SBM 2nd GAMEでジャッジの目を引いた注目選手の滑りを臼井裕二が解説! 今回は、ターン技術はもちろん、構成力も高評価だった黒木誠選手を見ていこう。


テクニカルやスノーボードクロス、アルペンまでこなすオールラウンダーである黒木選手。特筆すべき点は「演技構成」です。ミドルターンから始まり、前半の2セクションをしっかりとメイク。バンクでも数多く当て込んでジャッジを飽きさせない。最後のスピンも綺麗な1ローテーションでスムーズさを表現してくれました。

それでは順を追って解説していきましょう。
スタート直後、バーン向かって右側でのミドルターンでは「落下」と「リズム」を上手く表現しています。ミドルターンをスタート直後の急斜面で入れるには高いターン技術が必要。特に柔らかい雪でのミドルターンは一気にエッジを立てると雪面にボードが潜り、減速してしまいがちです。しかし、曲げたいし、落としたい。そこで黒木選手はターン前半、減速を伴わない絶妙なスライド技術を披露。ボードの向きが極端に変わってしまわないように、踏みながらスライドし、早い段階でしっかりとボードをたわませています。体軸を入れすぎず、骨盤と肩甲骨を自在に操れる黒木選手の技術の高さがうかがえますね。

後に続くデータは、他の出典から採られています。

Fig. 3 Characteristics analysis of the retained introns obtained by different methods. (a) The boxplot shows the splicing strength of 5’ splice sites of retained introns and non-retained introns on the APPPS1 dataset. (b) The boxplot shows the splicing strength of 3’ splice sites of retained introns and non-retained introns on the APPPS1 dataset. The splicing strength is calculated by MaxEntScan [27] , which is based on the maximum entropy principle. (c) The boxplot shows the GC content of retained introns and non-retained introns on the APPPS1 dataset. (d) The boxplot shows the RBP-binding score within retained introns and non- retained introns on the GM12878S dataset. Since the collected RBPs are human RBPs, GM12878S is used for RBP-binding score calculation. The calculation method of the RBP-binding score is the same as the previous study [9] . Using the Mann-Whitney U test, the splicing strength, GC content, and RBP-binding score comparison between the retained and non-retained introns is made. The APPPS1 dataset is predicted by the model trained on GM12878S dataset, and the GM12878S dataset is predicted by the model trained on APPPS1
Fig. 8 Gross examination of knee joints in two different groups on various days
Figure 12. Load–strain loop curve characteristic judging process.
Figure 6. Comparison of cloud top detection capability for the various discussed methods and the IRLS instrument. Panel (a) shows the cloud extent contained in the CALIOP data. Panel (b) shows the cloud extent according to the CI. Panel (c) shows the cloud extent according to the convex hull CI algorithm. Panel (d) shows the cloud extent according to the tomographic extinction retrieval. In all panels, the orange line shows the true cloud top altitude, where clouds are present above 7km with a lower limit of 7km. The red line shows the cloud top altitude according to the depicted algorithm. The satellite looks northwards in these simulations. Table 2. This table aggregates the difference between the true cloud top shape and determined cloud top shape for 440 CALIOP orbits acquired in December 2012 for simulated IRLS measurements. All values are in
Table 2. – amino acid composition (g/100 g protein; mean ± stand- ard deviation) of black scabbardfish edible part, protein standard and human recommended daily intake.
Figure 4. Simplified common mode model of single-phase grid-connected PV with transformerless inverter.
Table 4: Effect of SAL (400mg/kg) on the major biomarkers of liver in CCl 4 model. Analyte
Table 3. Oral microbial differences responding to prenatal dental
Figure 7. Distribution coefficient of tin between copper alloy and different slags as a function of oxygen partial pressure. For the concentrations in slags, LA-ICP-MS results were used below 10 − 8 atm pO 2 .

2nd GAMEのバーンで、少し小さめのミドルターンから演技を始めるのは技術的にかなり難しかったと思いますが、演技に流れと躍動感が生まれる理想的な入り方とも言えます。ロングターンで始めると「メロー」な印象。ショートターンで始めると「活発」な印象。どちらも構成的には悪くは無いですが「ターン技術」をいきなり魅せられるとジャッジとしては「おっ!」と注目してしまうもの。他選手の滑走順も含め、非常に計算されたスタートだったのではないでしょうか。

Photo:Yoshi.Josef.Toomuch

その後は時間が経つにつれ、ややブレーキのかかる雪質と折り合いをつけながらの演技となった印象です。雪さえ走れば横移動中に2~3ターン入れたり、何らかのアクションを入れられたでしょう。

Photo:Yoshifumi.Shimizu

バンクではトリック後に減速してしまう選手が多いなか、クロスの経験を生かし、パンピングを入れて加速に繋げています。結果、最後のセクションでは無理に蹴りすぎる事なく、スピードで抜くスムーズなスピンに繋げられている。スピードのコントロールも視野に入れた演技構成が光ります。バーン全体の流れをスタートからゴールまでしっかりとイメージできている「構成力」に脱帽です。